--- To do ---
Exclude the images and transcribe the entries below precisely.
━━━ Listed records
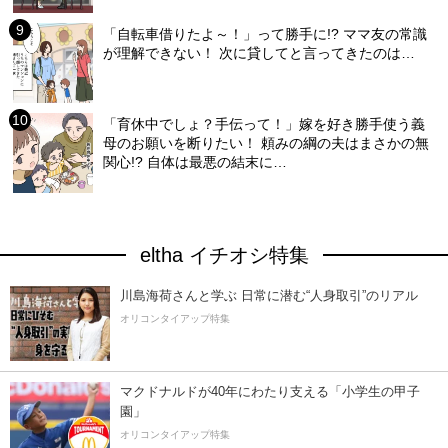
「自転車借りたよ～！」って勝手に!? ママ友の常識
が理解できない！ 次に貸してと言ってきたのは…
「育休中でしょ？手伝って！」嫁を好き勝手使う義
母のお願いを断りたい！ 頼みの綱の夫はまさかの無
関心!? 自体は最悪の結末に…
eltha イチオシ特集
川島海荷さんと学ぶ 日常に潜む“人身取引”のリアル
オリコンタイアップ特集
マクドナルドが40年にわたり支える「小学生の甲子
園」
オリコンタイアップ特集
━━━━━━
--- Answer to this problem ---
「自転車借りたよ～！」って勝手に!? ママ友の常識
が理解できない！ 次に貸してと言ってきたのは…
「育休中でしょ？手伝って！」嫁を好き勝手使う義
母のお願いを断りたい！ 頼みの綱の夫はまさかの無
関心!? 自体は最悪の結末に…
eltha イチオシ特集
川島海荷さんと学ぶ 日常に潜む“人身取引”のリアル
オリコンタイアップ特集
マクドナルドが40年にわたり支える「小学生の甲子
園」
オリコンタイアップ特集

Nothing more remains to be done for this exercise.